Examíname, oh Dios, y conoce mi corazón;
Pruébame y conoce mis pensamientos;
Y ve si hay en mí camino de perversidad,
Y guíame en el camino eterno.
Salmo 139.23-24
La Biblia nos muestra claramente que nuestra carne y nuestros huesos no ocultan de Dios los pensamientos que tenemos. Él los ve como si la mente fuera transparente. Un ejemplo es este salmo tan conocido, el 139, donde el salmista reconoce que no puede encontrar ningún lugar en el que esconderse del Creador. El Nuevo Testamento también nos presenta a un Jesús que de alguna forma tenía presente los pensamientos de quienes estaban a su alrededor (Juan 2:24; Marcos 2:8; Mateo 12:25).
Esta invasión de nuestra intimidad puede ser molesta. Para quienes creen en Dios, pero se protegen de él, la divinidad se convierte en un intruso no invitado, un policía investigándonos, un espía, alguien que mira tras las puertas y ventanas, casi un “voyeur”.
Pero, ¿es ese el concepto que Dios da de sí mismo, de la relación que busca con nosotros? Si bien Dios es omnipresente, y eso es bueno para nosotros, también ha respetado nuestra libertad.
En contraste con esta idea de un Dios que se introduce en todo lugar, en las Escrituras encontramos invitaciones a que seamos nosotros quienes busquemos a Dios y a tener intimidad con Él, como si a la vez estuviera lejos o no presente. El salmo 27 habla de Dios llamando a su siervo y diciéndole “búscame”; una visión totalmente diferente al “imposible esconderme de ti” que se plasma en el salmo 139. En esta ocasión el salmista responde: “te buscaré, buscaré tu rostro”. Y por nombrar otra vez las palabras de Jesús, él dice que ya no nos llamará siervos, sino amigos, porque nos ha contado las cosas que él escuchó de su padre, de Dios. ¡Vaya! contar las cosas que le ha dicho un padre en la intimidad a su hijo a otros… eso es una confianza que casi parece que nos queda un poco grande.
Y es que la intimidad forzada no es intimidad, es intrusismo. Si bien Dios puede hacer lo que quiera, parece que en estas cuestiones, las que tienen que ver con la intimidad desea contar con nuestra voluntad. Por eso, Jesús toca la puerta y llama (Ap 3:20); por eso Jesús dialoga con los demás, pregunta y pide una confianza voluntaria. Dios no quiere una intimidad forzada, sino una intimidad entregada. Atrae seduce y dice “ámame” (Oseas 2:14).

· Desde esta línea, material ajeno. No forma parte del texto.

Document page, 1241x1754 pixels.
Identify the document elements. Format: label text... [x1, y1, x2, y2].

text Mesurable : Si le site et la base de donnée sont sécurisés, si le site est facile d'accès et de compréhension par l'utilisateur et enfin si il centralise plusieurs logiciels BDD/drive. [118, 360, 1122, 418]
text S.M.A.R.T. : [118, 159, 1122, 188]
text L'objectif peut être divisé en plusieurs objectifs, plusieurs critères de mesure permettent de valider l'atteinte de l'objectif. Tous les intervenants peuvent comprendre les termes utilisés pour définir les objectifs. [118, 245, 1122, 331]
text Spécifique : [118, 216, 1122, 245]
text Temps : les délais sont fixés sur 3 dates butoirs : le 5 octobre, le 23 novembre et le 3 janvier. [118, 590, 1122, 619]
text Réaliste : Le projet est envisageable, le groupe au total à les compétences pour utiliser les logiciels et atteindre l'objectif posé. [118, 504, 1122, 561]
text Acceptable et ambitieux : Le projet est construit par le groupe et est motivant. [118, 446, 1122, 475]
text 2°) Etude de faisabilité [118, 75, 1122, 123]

Esto me hace pensar en las relaciones que tenemos entre nosotros. Siendo imagen de Dios, amando como ama Dios, nuestras relaciones deben reflejar que la intimidad, en sus diferentes grados, es algo que se concede mutuamente, de forma voluntaria, no es algo que se fuerza. Por eso, cuando quieras entrar en la vida de las personas, toca la puerta; incluso cuando eres alguien con cierta autoridad, si de verdad quieres acceder a una relación de intimidad con alguien, toca su puerta y pide permiso.
Como en muchos aspectos de la vida, hay excepciones que deben tenerse en cuenta, como los padres cuando necesariamente tienen que proteger a sus hijos durante el proceso de madurar. La protección, en ese caso, prevalece sobre la intimidad. Podremos encontrarnos en otras muchas circunstancias que nos harán plantearnos este principio; pero debemos reflexionar si otorgamos al otro la oportunidad de entregar su intimidad y su confianza y si no la estamos forzando.
Además ¿qué pasa en nuestros intentos de reconciliación cuando alguien nos traiciona? Cuando la intimidad se resquebraja, la persona traicionada exige una transparencia forzada, el sometimiento de la vigilancia por parte del herido, un acceso totalmente controlado. Se pierde así, si alguna vez existió, la esencia de entregarse voluntariamente el uno al otro en plena confianza y voluntariedad. En estas ocasiones, sólo dos personas que se dejan afectar por el amor reconciliador de Dios , por el significado del evangelio de Cristo, podrían llegar a romper las barreras que se han creado. “He aquí yo estoy a la puerta y llamo; si alguno oye mi voz y abre la puerta, entrare a el, y cenare con el y el conmigo.” (Ap 3:20).